* Records from a dataset:
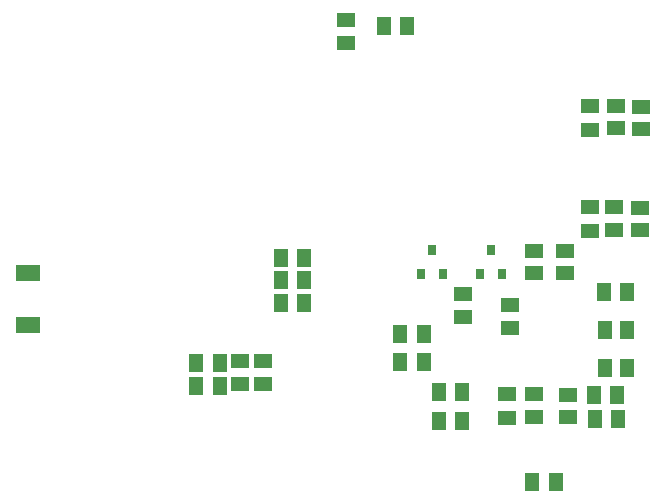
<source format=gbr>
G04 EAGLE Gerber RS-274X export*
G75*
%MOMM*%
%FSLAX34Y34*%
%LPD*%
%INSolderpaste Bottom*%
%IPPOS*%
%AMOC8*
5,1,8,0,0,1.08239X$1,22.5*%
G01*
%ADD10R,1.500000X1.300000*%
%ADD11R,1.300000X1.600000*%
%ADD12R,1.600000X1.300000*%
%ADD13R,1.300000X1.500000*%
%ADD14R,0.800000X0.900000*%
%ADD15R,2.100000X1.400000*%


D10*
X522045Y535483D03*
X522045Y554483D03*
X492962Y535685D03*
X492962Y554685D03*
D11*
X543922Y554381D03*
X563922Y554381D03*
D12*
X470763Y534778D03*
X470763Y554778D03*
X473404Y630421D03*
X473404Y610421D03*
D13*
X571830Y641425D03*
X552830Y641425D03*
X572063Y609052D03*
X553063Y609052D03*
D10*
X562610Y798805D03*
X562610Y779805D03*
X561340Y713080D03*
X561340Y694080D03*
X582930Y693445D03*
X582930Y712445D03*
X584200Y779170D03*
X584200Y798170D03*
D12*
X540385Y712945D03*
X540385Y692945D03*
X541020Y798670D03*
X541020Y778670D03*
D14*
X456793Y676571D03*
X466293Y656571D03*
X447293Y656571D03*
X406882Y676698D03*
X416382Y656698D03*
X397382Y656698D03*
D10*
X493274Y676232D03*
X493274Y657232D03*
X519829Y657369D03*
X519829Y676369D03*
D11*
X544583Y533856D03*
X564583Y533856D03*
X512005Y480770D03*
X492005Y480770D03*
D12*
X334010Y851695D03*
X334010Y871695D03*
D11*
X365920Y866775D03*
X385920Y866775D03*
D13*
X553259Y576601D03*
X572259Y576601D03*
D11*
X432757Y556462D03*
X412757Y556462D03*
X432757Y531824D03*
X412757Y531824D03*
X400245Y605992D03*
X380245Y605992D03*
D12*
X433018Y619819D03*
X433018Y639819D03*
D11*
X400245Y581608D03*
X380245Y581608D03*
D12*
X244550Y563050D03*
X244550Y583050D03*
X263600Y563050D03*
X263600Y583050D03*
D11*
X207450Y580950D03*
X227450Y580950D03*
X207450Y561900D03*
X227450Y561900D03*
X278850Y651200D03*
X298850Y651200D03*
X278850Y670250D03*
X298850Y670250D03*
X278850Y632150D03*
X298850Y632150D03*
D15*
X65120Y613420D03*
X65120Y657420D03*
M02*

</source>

* * *

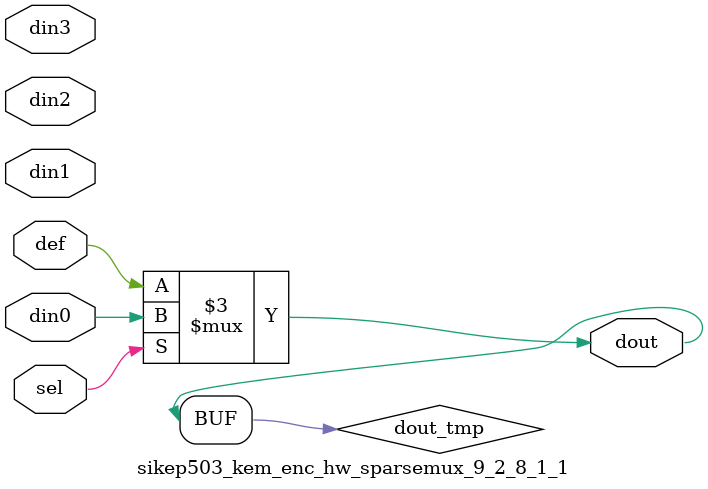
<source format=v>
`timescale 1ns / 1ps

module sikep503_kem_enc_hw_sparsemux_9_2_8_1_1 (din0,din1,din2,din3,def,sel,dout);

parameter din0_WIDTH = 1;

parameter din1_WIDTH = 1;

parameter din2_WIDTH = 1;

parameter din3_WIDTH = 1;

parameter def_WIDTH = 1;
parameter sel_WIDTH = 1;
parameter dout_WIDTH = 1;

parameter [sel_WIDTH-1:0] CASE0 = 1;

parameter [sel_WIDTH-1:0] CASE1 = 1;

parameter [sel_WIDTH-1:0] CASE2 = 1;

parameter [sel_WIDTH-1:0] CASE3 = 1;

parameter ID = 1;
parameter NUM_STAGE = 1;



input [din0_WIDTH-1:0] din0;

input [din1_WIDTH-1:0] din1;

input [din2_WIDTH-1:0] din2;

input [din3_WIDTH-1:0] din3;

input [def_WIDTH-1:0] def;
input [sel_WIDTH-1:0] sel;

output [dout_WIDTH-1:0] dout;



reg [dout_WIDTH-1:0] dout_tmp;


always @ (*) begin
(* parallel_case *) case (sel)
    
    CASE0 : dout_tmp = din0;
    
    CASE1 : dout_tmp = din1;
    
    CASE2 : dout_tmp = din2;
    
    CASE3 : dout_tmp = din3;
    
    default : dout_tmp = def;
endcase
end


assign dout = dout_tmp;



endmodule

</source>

* Instructions to follow:
Where in the records does the word "source" appear? Copy each line that holds it.

* Answer to this problem:
<source format=gbr>
</source>
<source format=v>
</source>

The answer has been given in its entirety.